Zhang et al. (2022) aimed to forecast weekly retail sales using Walmart’s retail data from over five years. The forecast subject was divided into twenty-one time series based on different departments and states. Four machine learning models (naïve, moving average, prophet, ETS) were used to train the data, and stacking was used as the ensemble technique. The results showed that while the ensemble model using linear regression performed the best in the validation stage, the weighted average method supported by random forests was the best in the testing stage. Linear regression was found to be overfitting. The research concluded that ensemble learning, especially weighted average, was a recommended method for forecasting
[33]. Another previous study examined data mining’s role in predicting retail sales for Walmart’s outlets using supervised machine learning techniques. By analyzing factors like past sales, promotions, holidays, and economic indicators, the research helps businesses optimize sales forecasts and marketing strategies. The results suggest that simple regression techniques might not be optimal for short-term sales prediction with limited historical data. Ensemble learning techniques, involving the averaging of results from multiple decision trees, show better accuracy.

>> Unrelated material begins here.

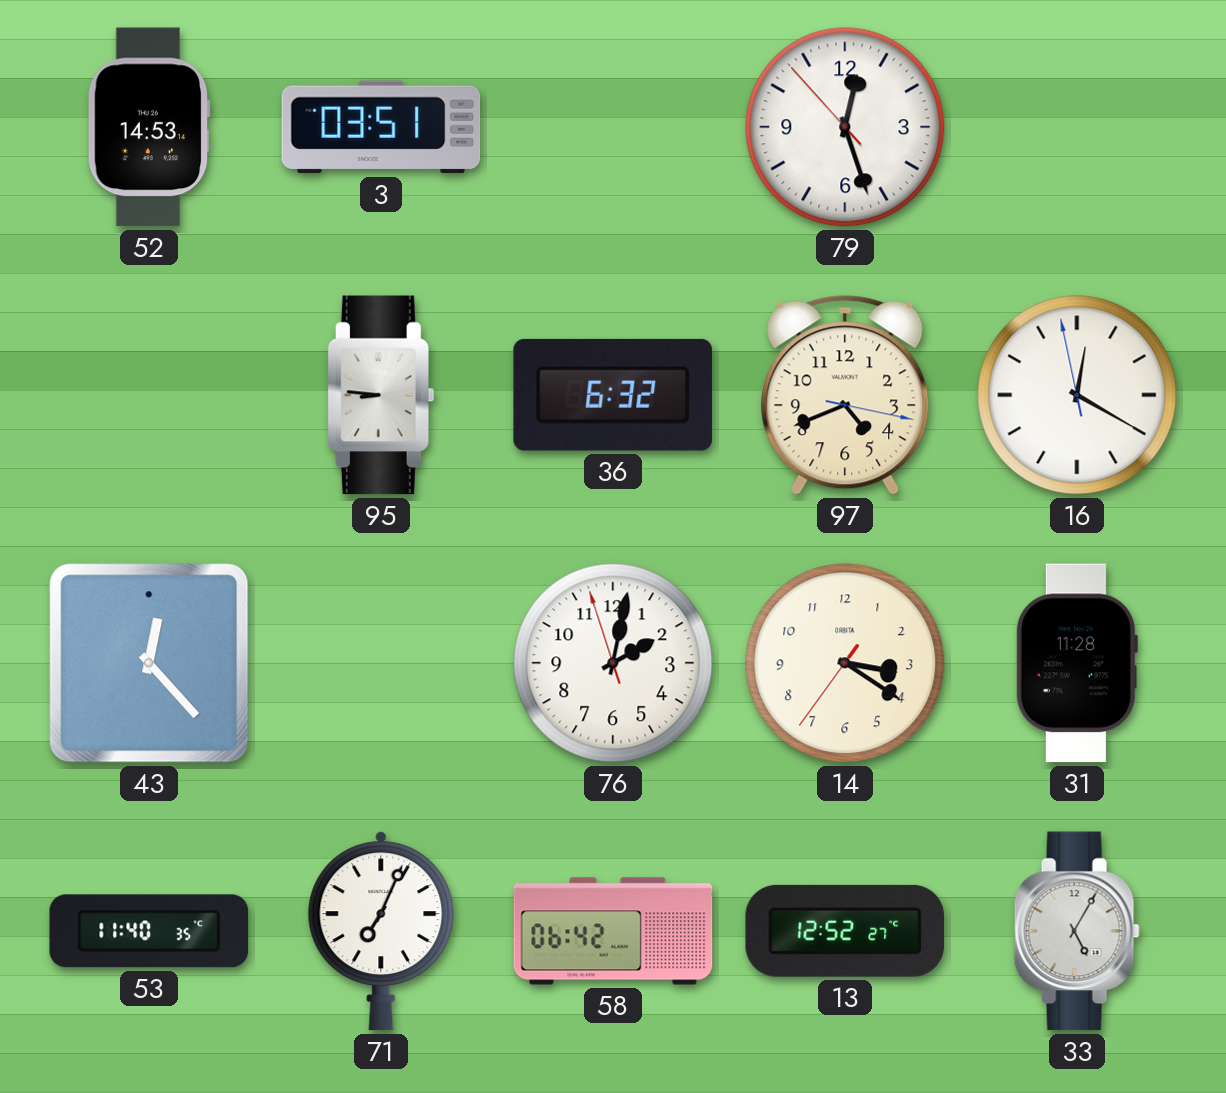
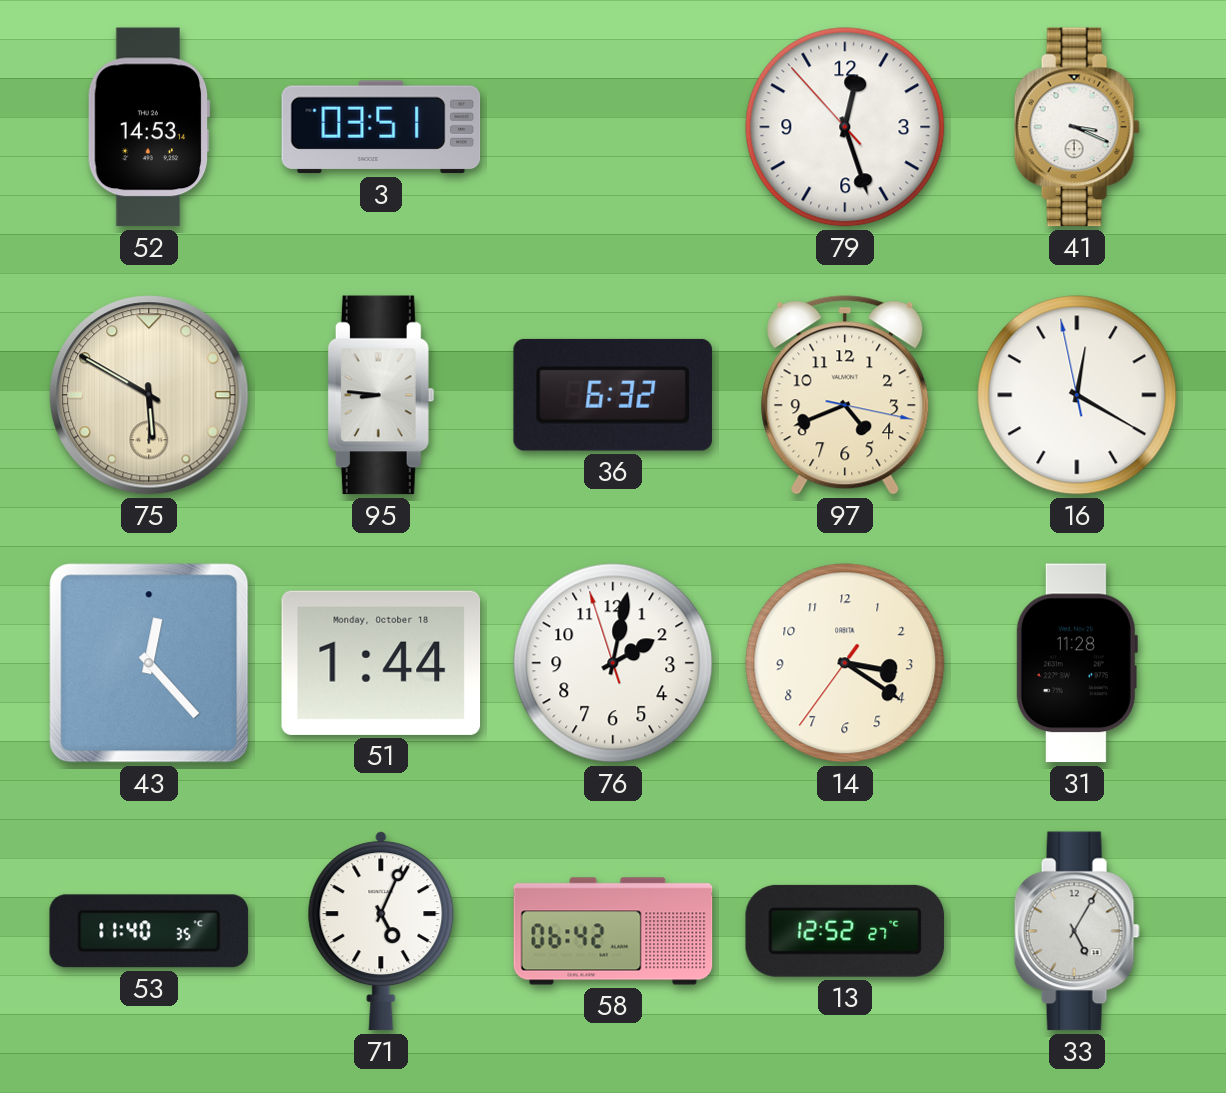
41: none -> 3:19
75: none -> 5:50
51: none -> 1:44
71: 7:04 -> 5:04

Thus, for such scenarios, business owners are advised to opt for ensemble learning models
[34]. Seyedan et al. (2022) proposed a demand forecasting methodology for the sports retail industry using ensemble learning. The methodology includes a cluster-based demand prediction using the time-series forecasting methods LSTM and prophet and majority voting and BMA as ensemble learning techniques. The aim was to improve the accuracy of future daily demand forecasting by combining different models and assigning higher weights to better-performing models. The results show that the clustered–ensembled approach improves prediction accuracy compared to using single models, leading to minimum values of MAPE, MAE, and RMSE. Their proposed framework had a considerable increase in prediction accuracy in various seasonal and monthly cases
[18]. Ma et al. (2022) introduced a Spatial–Temporal Graph Attentional LSTM (STGA-LSTM) neural network for predicting short-term bike sharing demand utilizing various data sources. This model outperforms baseline approaches, leveraging deep learning to capture spatiotemporal patterns in bike sharing systems
[35].
These models, showcased through studies ranging from predicting oil prices and electricity load to optimizing passenger flow and commodity prices, consistently demonstrate superior accuracy and performance compared to traditional methods. This trend extends to retail, where ensemble approaches have led to reduced stock outs, increased revenue, and enhanced sales forecasting precision. The remarkable versatility and success of these models across various sectors highlight their potential to reshape and refine demand forecasting practices, ultimately leading to more informed and effective decision-making processes.